| Document text |
+ + +

Alexander Kosolapov (Russian/American, b. 1943) Mickey-Lenin
- Sold for:
- American & European Works of Art - 3029B
- Date / Time :
- September 27, 2017 4:00PM
Alexander Kosolapov (Russian/American, b. 1943)
Signed and dated "A. KOSOLAPOV/2002" on the base on the reverse, title provided by the artist.
Bronze with a golden brown patina, height 50 in. (127.0 cm).
Condition: Abrasions and nicks to the edges of the base.
N.B. Alexander Kosolapov's sculptures, paintings, and prints provoke harsh criticism, sometimes censorship, and often humor. His jokes are not partisan—they poke at both Russia and the United States. He appropriates imagery from Soviet history, pop culture, religion, and art history that he combines in often subversive ways. Taking a cue from Andy Warhol, Kosolapov delights in iconic symbols of American consumerist culture. For Kosolapov, these include Mickey Mouse, Marlboro, and Coca-Cola, images of which he links with political and religious figures central to Russian culture, including Stalin, Lenin, and Christ. He never forgets his place in the continuum of art history, often including some nod to artists who preceded him.

+ + +

| Stored data |

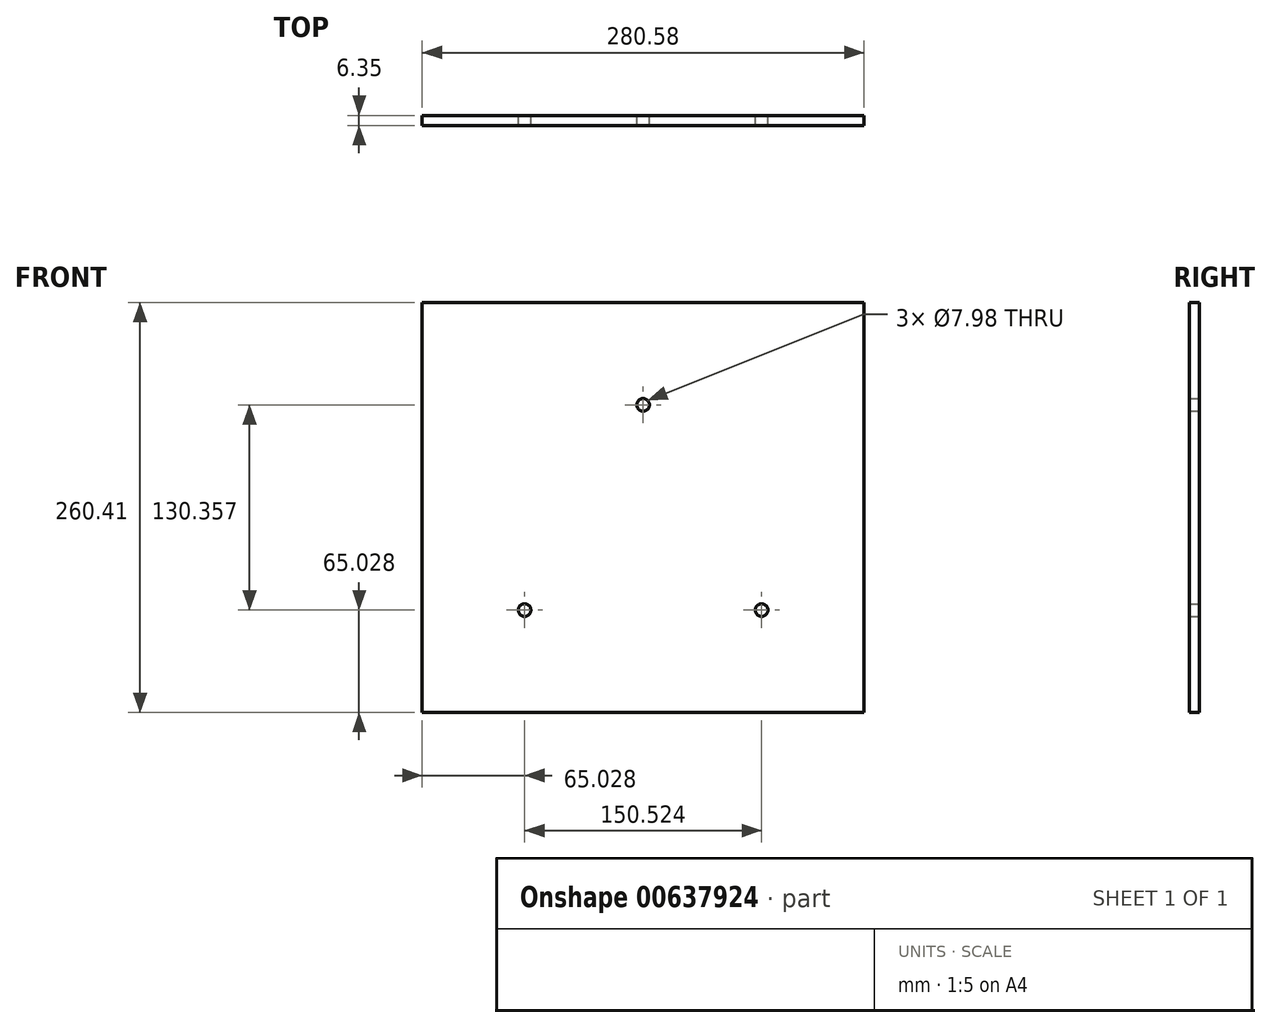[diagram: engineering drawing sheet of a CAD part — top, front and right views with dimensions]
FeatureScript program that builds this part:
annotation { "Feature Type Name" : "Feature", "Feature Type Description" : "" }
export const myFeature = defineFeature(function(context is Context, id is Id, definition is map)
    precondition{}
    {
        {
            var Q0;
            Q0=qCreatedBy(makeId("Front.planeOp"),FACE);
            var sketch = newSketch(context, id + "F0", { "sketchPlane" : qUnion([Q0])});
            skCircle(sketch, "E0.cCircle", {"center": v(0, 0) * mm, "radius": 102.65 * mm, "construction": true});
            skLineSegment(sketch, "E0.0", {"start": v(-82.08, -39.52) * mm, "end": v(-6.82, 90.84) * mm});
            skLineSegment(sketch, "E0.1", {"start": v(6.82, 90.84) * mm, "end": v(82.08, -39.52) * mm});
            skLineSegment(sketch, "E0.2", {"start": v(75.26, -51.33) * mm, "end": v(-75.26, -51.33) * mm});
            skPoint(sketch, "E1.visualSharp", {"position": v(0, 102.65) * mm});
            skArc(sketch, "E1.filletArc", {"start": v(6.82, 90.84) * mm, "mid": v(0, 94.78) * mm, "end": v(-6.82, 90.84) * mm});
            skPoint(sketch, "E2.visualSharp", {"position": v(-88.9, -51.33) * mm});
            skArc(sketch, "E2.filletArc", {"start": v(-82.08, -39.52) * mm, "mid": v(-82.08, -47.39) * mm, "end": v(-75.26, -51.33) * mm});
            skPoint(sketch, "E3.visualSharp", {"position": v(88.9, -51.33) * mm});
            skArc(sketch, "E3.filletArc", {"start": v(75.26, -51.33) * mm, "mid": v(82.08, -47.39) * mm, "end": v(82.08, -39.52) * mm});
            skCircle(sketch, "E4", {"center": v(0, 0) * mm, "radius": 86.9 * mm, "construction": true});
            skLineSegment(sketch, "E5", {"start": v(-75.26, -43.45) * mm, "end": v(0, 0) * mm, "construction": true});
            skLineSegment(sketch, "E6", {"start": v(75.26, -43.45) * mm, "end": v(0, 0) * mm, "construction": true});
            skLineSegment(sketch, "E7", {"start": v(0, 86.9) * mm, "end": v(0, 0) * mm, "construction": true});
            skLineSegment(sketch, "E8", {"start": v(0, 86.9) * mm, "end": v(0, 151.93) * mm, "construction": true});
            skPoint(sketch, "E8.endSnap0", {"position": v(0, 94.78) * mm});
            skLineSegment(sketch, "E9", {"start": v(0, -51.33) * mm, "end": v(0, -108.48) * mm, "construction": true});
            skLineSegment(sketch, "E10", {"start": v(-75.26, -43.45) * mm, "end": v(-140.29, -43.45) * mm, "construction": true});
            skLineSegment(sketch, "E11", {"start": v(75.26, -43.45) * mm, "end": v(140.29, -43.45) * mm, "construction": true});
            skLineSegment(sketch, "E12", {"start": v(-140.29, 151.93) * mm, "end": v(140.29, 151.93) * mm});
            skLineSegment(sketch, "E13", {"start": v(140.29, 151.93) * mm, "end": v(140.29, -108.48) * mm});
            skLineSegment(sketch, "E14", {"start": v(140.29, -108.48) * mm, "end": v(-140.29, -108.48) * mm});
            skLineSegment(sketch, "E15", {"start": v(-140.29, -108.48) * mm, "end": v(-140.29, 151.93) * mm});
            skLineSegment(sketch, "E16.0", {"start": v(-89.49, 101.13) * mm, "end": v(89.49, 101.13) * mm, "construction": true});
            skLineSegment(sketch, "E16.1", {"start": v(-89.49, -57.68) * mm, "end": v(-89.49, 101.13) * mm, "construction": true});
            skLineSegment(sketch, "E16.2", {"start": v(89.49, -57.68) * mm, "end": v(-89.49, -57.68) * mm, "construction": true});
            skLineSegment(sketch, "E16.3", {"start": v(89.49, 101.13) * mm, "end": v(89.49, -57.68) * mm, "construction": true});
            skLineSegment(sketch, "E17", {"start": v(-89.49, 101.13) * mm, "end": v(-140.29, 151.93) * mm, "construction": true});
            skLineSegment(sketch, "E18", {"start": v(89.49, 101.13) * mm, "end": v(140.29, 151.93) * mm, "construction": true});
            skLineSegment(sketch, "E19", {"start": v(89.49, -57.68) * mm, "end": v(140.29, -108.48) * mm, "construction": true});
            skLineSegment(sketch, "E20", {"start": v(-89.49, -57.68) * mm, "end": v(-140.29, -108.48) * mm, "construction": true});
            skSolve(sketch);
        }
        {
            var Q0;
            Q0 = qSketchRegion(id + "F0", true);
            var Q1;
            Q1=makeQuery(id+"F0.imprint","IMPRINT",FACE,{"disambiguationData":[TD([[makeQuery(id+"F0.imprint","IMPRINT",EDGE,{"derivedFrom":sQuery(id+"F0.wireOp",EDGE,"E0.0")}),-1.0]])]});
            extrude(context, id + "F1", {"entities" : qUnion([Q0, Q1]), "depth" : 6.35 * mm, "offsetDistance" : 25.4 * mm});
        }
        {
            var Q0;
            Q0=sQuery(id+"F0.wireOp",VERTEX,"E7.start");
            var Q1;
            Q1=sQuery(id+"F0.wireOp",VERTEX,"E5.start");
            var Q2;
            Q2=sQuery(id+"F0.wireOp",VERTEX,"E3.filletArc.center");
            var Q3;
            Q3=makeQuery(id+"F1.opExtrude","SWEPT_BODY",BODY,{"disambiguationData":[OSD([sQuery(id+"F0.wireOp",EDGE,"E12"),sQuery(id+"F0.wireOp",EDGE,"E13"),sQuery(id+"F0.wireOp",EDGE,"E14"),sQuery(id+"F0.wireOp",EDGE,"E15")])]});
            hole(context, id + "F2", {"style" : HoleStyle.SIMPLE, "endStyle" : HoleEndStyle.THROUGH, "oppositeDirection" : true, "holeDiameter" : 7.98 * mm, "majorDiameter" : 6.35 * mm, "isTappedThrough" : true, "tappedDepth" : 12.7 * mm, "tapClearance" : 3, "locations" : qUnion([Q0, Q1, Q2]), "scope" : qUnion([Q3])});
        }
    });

+ + +

| Problems and tasks |
1. Using the Mickey-Lenin listing, explain in one to three sentences why Kosolapov's jokes are called not partisan.
2. Please answer these questions from the Mickey-Lenin listing:
(a) What is the sculpture made of, and what patina does it have?
(b) On what date and at what time was the sale?
(c) What damage does the condition note report?
The records have no connection to the text.

| Full answers |
1. His jokes are described as not partisan because they poke at both Russia and the United States.

2.
(a) Bronze with a golden brown patina.
(b) September 27, 2017, at 4:00PM.
(c) Abrasions and nicks to the edges of the base.